Unicode tag names are hex-encoded and prefixed with ``x``. XML-incompatible binary values
are hex-encoded in the same way. XML-incompatible ASCII characters in tag names are replaced 
with underscore. If tag name starts with a digit it is prefixed with ``n``. Though, it's easy
to override. The following regular expressions control substitution and tag's first character
match. You can also monkeypatch ``xmlify._key`` completely.   

.. sourcecode:: python

  xmlify._notFirstCharRe  = re.compile(r'[^a-z_]{1}', re.IGNORECASE)
  xmlify._notOtherCharsRe = re.compile(r'[^a-z0-9_\-\.]', re.IGNORECASE)

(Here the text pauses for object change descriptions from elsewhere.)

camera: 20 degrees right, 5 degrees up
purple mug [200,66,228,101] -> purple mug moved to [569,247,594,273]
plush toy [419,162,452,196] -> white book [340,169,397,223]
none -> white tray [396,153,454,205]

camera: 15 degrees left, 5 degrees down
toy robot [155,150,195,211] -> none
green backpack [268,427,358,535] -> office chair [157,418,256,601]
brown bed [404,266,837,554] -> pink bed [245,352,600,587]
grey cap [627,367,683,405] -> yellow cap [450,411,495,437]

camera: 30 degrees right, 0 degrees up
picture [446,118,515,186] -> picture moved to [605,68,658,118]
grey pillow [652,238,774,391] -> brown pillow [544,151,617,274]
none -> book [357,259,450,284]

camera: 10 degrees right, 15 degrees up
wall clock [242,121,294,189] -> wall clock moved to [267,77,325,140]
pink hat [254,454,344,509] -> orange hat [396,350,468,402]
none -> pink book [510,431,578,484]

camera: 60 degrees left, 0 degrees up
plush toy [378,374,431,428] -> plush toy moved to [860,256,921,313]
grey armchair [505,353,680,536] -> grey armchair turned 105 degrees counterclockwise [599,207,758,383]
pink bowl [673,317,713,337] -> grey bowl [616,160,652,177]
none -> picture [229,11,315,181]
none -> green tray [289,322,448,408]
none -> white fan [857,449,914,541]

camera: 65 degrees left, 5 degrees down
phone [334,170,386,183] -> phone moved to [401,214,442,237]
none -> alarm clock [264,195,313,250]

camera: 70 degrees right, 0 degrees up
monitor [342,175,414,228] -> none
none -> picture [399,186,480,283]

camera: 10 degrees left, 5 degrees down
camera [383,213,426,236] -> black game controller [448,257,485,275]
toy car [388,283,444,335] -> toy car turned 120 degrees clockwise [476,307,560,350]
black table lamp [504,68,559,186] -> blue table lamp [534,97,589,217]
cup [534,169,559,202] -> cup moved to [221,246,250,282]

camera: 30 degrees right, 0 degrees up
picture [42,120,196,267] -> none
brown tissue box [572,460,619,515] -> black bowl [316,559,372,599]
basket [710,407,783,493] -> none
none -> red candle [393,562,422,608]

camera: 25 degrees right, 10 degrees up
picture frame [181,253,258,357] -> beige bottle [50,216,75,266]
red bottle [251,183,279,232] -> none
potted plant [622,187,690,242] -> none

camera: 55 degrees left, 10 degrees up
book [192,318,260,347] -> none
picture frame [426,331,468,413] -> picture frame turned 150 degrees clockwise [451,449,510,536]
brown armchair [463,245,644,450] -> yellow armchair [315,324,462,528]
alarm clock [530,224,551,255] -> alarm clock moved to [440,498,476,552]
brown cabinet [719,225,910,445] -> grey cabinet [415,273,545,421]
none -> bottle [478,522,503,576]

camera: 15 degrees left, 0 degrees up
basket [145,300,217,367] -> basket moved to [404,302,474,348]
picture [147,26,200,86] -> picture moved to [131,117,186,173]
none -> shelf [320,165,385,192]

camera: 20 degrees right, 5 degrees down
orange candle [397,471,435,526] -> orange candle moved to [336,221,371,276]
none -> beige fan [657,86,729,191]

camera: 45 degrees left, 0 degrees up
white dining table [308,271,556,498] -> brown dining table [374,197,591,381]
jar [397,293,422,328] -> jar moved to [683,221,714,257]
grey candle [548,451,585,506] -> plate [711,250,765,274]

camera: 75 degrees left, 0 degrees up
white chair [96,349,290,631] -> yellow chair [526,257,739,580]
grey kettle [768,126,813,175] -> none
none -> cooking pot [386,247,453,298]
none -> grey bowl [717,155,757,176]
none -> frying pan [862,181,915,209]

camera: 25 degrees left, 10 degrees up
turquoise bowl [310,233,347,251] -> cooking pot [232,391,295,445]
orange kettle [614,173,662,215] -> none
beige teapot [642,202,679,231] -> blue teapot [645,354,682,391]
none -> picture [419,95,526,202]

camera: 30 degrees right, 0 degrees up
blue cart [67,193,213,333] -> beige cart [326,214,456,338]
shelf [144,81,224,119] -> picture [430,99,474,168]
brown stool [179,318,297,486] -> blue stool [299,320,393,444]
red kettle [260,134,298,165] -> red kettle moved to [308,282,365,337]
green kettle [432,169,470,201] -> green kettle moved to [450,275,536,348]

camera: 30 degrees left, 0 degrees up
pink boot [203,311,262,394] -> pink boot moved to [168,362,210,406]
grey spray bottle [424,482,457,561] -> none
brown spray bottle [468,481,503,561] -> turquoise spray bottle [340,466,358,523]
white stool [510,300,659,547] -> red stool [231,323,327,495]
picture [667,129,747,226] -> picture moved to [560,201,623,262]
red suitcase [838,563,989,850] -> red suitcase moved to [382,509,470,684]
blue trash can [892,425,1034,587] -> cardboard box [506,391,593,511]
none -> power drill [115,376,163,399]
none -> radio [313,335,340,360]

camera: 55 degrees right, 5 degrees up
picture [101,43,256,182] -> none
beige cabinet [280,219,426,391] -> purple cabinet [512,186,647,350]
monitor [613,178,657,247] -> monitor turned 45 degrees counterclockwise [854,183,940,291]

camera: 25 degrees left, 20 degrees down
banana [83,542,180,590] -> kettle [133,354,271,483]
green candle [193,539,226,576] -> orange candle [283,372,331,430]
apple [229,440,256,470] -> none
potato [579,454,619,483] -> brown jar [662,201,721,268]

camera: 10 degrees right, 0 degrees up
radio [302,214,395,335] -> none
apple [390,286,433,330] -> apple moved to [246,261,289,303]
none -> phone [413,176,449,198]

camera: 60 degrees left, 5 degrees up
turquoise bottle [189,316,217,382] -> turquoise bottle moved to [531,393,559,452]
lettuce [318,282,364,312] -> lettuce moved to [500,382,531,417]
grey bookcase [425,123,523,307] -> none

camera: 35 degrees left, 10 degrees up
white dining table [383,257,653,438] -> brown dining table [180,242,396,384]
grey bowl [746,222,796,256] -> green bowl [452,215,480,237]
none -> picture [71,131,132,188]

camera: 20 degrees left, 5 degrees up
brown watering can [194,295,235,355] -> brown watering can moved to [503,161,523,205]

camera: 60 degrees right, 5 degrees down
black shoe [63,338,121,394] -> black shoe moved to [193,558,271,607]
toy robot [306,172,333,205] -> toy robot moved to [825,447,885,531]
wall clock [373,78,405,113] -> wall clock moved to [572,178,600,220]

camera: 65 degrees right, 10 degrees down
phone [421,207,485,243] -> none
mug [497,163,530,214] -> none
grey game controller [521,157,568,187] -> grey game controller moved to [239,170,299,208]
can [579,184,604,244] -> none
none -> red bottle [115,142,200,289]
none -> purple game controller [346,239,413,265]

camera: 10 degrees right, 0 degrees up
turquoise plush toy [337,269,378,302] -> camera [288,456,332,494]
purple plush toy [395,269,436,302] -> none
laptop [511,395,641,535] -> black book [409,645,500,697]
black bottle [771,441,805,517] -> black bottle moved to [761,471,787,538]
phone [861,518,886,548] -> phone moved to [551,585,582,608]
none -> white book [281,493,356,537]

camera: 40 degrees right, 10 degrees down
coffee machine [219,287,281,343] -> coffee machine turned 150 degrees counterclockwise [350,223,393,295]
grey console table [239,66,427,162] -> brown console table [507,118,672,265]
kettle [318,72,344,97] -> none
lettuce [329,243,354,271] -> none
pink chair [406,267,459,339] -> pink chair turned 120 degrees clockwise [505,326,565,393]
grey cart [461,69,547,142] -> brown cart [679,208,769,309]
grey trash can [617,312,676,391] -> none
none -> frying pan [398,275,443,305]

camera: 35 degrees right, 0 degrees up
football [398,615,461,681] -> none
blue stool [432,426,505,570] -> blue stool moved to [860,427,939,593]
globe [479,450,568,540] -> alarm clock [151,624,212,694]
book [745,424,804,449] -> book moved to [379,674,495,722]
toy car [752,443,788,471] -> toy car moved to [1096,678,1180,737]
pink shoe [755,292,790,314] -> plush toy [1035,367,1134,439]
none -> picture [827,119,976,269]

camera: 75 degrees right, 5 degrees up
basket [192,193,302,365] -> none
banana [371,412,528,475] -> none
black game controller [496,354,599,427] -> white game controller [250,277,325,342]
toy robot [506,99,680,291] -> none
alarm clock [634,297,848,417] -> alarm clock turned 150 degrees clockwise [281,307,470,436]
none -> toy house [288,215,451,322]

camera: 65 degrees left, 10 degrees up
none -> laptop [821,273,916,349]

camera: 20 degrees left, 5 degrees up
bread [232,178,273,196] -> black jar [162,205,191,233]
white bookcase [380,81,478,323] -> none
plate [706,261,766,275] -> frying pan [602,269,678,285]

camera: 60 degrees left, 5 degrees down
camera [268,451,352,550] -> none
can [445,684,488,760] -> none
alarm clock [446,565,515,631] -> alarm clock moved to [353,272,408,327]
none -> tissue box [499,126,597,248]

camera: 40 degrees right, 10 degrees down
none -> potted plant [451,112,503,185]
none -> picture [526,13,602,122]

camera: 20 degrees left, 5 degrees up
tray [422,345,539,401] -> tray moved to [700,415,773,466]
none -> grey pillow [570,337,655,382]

The type information isn't preserved intentionally to make the output easier to read to a human.
If you need to preserve type information or to convert XML to objects two-way, just use stdlib's
``xmlrpclib.dumps``/``xmlrpclib.loads``. 

Usage
=====
This is the public API:

.. sourcecode:: python

  def dump(obj, fp, root = 'data', declaration = False): pass
  
  def dumps(obj, root = 'data', declaration = False): pass
  
Use it like:

.. sourcecode:: python

  import datetime
  import xmlify
  
  d = {
    'python' : {
      2 : {
        2.7 : {
          'version' : (2, 7, 10),
          'date'    : datetime.date(2015, 5, 23) 
        }
      },
      3 : {
        3.3 : {
          'version' : (3, 3, 6),
          'date'    : datetime.date(2014, 10, 12) 
        },
        3.4 : {
          'version' : (3, 4, 3),
          'date'    : datetime.date(2015, 2, 25) 
        }        
      }
    }
  }
  print(xmlify.dumps(d))

It prints the following XML (indented separately):
  
.. sourcecode:: xml

  <data>
    <python>
      <n2>
        <n2.7>
          <date>2015-05-23</date>
          <version>
            <version-item>2</version-item>
            <version-item>7</version-item>
            <version-item>10</version-item>
          </version>
        </n2.7>
      </n2>
      <n3>
        <n3.3>
          <date>2014-10-12</date>
          <version>
            <version-item>3</version-item>
            <version-item>3</version-item>
            <version-item>6</version-item>
          </version>
        </n3.3>
        <n3.4>
          <date>2015-02-25</date>
          <version>
            <version-item>3</version-item>
            <version-item>4</version-item>
            <version-item>3</version-item>
          </version>
        </n3.4>
      </n3>
    </python>
  </data>
  
Simple?
=======
It's worth just 14 LLOC of a `recursive function 
<https://bitbucket.org/saaj/xmlify/src/fb27d4fe/xmlify/__init__.py#cl-54>`_. The rest ~100 LLOC
is supporting code that goes in line with Pareto principle.

Fast?
=====
.. sourcecode:: bash

  $ python -c 'import os; print(len(os.environ))'
  58
  $ python2.7 -m timeit 'import os,xmlify; xmlify.dumps(os.environ)'
  1000 loops, best of 3: 987 usec per loop
  $ python3.3 -m timeit 'import os,xmlify; xmlify.dumps(os.environ)'
  1000 loops, best of 3: 1.62 msec per loop
  $ pypy -m timeit 'import os,xmlify; xmlify.dumps(os.environ)'
  1000 loops, best of 3: 193 usec per loop
  
Inventing own wheel
===================
NIH was not the case – even though I already had a working code I would happily have used an
existing library that fits my needs. At the Cheese Shop there were several groups of libraries 
that do the same or closely related thing:

* Mappers that need schema up-front
* Libraries that need to build dependencies with OS package dependencies, e.g. lxml
* Marshallers that try to preserve type information, thus making result markup hard to read
* Libraries that build XML tree manually with strings and thus with potential escaping issues
* Just broken

I the end I just decided to package the code I had.